Bywa jednak, że nie ma czasu. W różnych znaczeniach: nie ma czasu, by rozłożyć statyw, bo jesteśmy w tym miejscu tylko w przelocie i pędzimy dalej. Może też nie być czasu dlatego, że nie chodzi nam o nieruchome ściany, tylko o coś, co teraz jest, a za chwilę tego nie będzie. O przechodzących ludzi, nietypową sytuację, generalnie: scenę dynamiczną. I co wtedy? Zaczyna się walka o skrócenie czasu. Otwieramy przysłonę, podnosimy ISO. Mocno otwieramy, bardzo podnosimy. Jak mocno, jak bardzo? Siłą rzeczy, trzeba znaleźć kompromis: im wyższa czułość, tym większy szum, ale rośnie też szansa na nieporuszone ujęcie. Jaki czas będzie wystarczająco krótki? Czy 1/25 przy ogniskowej 24 mm jest OK?

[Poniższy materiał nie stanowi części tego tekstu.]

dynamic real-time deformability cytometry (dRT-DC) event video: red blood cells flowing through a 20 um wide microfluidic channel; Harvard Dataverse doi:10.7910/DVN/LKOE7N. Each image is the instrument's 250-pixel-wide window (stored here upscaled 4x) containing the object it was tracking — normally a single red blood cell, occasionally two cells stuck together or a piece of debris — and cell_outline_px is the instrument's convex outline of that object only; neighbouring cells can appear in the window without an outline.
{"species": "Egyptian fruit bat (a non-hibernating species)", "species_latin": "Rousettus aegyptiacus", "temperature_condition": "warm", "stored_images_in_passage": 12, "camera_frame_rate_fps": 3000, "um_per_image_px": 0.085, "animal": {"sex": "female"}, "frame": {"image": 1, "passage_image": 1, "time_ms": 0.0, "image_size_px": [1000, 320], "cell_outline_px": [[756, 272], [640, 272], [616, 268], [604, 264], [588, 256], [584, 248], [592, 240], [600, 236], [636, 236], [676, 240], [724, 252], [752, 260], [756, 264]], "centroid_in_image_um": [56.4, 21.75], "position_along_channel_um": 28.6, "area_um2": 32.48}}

Teoretycznie, tak. W praktyce zależy to od paru innych czynników. Czas ekspozycji wystarczająco krótki do utrzymania nieporuszonego zdjęcia może się okazać i tak za długi, bo poruszyli się ludzie w kadrze. Jeśli biegą szybko (nie muszą być na koniach*), będą na zdjęciu widoczni w postaci półprzezroczystych smug, duchów. Ale czy to źle? Zależy od koncepcji zdjęcia…
Powyżej trzy bicepsy, a każdy z nich stalowy: pani z reklamy i nieruchomi jak skała przy czasie 1/13 s fotografowie. Oni też sprawdzali, jaki czas będzie wystarczająco krótki. Pozdrowienia dla Jarka i Andrzeja 🙂
* „A biegą szybko, muszą być na koniach. A świcą mocno, muszą być pancerni**”
** Albo mają założone na głowy czołówki. No cóż, czasy się zmieniają.
P.S. Dziękujemy wszystkim, którzy odwiedzili nas na targach w Łodzi. Dzięki Wam wiemy, że warto się starać i z nową energią wracamy do pracy.